The trick is to find which application on host 2 is the one
that is doing the polling, and get it to stop polling the
device that is reserved by host 1.
Nothing wrong at all (in the H/W or S/W), just a non-ASE aware
application.
Fred
|
1939.3 | Could NFS be the spoiler ? | QCAV01::DEVARAJAN | | Mon Apr 14 1997 04:22 | 23 |
| Re .1 & .2 :
Thanks for the info. There are no SCSI reserve failures during a
reboot. This happens only when there is a shutdown of one of the
members. Actually there are 2 NFS services running on 2 AlphaServer
2100s (one on each system). Their device ids are /dev/rza8c and
/dev/rzc8c. On top of one of these services we have layered two Login
services (as given in Internet AlphaSErver software). The other NFS
service does NOT have any "dependent" service on top of it. Even
then, we get SCSI reservation failures when this service (which does
not have any dependents) relocates during a shutdown.

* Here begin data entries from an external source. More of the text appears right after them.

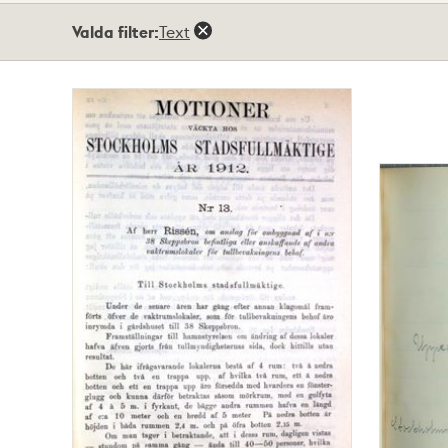
Totalt
Valda filter:
Text
2
träffar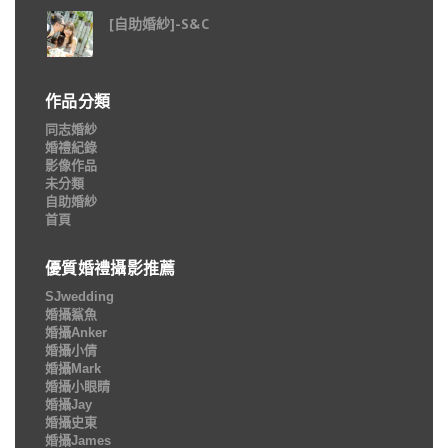
[自助婚紗]-S&C
作品分類
同志婚紗
婚禮紀錄
影像作品
未分類
自助婚紗
首頁
優質婚禮攝影推薦
SJwedding
婚攝鯊魚
婚攝Anker
婚攝小倩
婚攝Mark
婚攝小眼睛
婚攝Jay
婚攝史東
婚攝James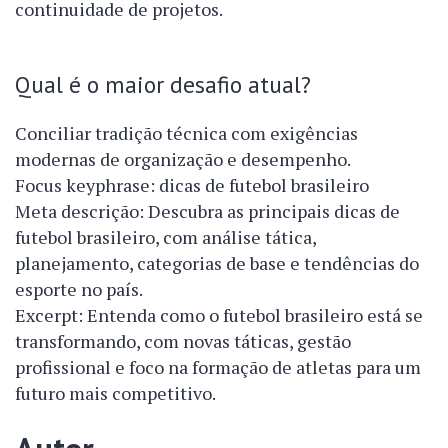
continuidade de projetos.
Qual é o maior desafio atual?
Conciliar tradição técnica com exigências
modernas de organização e desempenho.
Focus keyphrase: dicas de futebol brasileiro
Meta descrição: Descubra as principais dicas de
futebol brasileiro, com análise tática,
planejamento, categorias de base e tendências do
esporte no país.
Excerpt: Entenda como o futebol brasileiro está se
transformando, com novas táticas, gestão
profissional e foco na formação de atletas para um
futuro mais competitivo.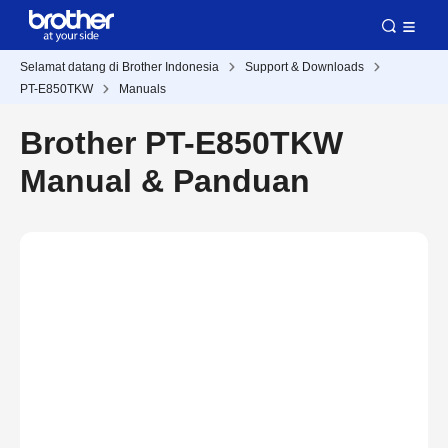
Selamat datang di Brother Indonesia
Support & Downloads
PT-E850TKW
Manuals
Brother PT-E850TKW
Manual & Panduan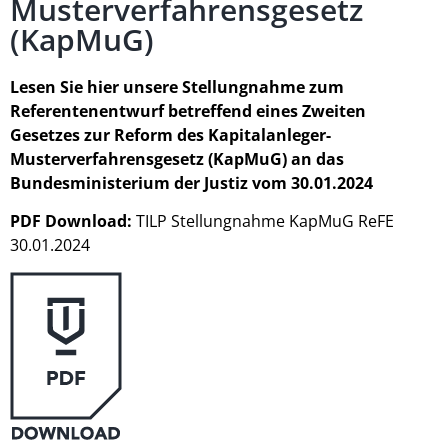
Musterverfahrensgesetz
(KapMuG)
Lesen Sie hier unsere Stellungnahme zum
Referentenentwurf betreffend eines Zweiten
Gesetzes zur Reform des Kapitalanleger-
Musterverfahrensgesetz (KapMuG) an das
Bundesministerium der Justiz vom 30.01.2024
PDF Download:
TILP Stellungnahme KapMuG ReFE
30.01.2024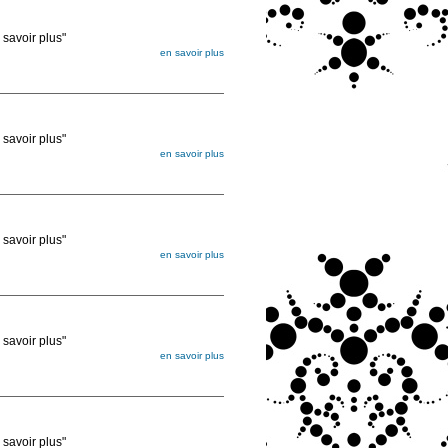
voir plus"
en savoir plus
égée. Lorsque vous les commandez, elles
ée
voir plus"
en savoir plus
égée. Lorsque vous les commandez, elles
ée
voir plus"
en savoir plus
égée. Lorsque vous les commandez, elles
ée
voir plus"
en savoir plus
égée. Lorsque vous les commandez, elles
ée
voir plus"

This happens most of the times. As per Re .2, we can understand
that NFS could be the spoiler in the case of the first service which
has dependents. But it does NOT explain why the second service also
should have the same reservation problems (the one which does NOT have
any dependents).
Any inputs or comments ?
Thanks
PS : I work with Shyam (the original poster) in the same proj.